Ему было стыдно, он избегал ее, но на следующий день за обедом она сказала:
– Саша, будьте мужчиной, покатайте меня на лодке.
– Поезжай, Саша, – сказала мама, горевавшая, что в Липецке Саше скучно.
Они переехали на лодке на другой берег Воронежа – так называется река в Липецке, – и здесь, на лугу, она рассчитанно и деловито отдалась ему.
Ночью она пришла к нему, он спал в столовой на диване, и приходила каждую ночь, а днем увозила на другой берег Воронежа.

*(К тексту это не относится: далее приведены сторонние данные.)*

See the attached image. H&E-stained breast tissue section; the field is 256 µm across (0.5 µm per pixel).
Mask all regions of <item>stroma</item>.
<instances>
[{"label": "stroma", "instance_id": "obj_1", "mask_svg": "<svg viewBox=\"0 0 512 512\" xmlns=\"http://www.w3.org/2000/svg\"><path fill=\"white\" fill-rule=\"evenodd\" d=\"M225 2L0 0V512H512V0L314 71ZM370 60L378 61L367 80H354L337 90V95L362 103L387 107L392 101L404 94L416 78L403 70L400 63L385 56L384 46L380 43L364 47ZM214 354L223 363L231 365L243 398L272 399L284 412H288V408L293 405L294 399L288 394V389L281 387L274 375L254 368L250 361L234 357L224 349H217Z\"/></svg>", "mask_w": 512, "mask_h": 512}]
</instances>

– Связался черт с младенцем, у, потаскуха, – шипела свекровь.
Мама ничего не замечала.
Приехал муж Елизаветы Петровны, подозрительно смотрел на Сашу, видно, узнал что-то от своей матери. Елизавета Петровна разыгрывала нежную жену, а Сашу представляла безнадежно влюбленным мальчиком. Растягивая слова и посмеиваясь, говорила при муже:
– А вот и мой кавалер…
Саше было противно ее жеманство и то, как шептались и смеялись они с мужем в их комнате. Впрочем, вскоре ему надо было поступать на завод, и, оставив мать в Липецке, он уехал в Москву. Долго после этого избегал женщин.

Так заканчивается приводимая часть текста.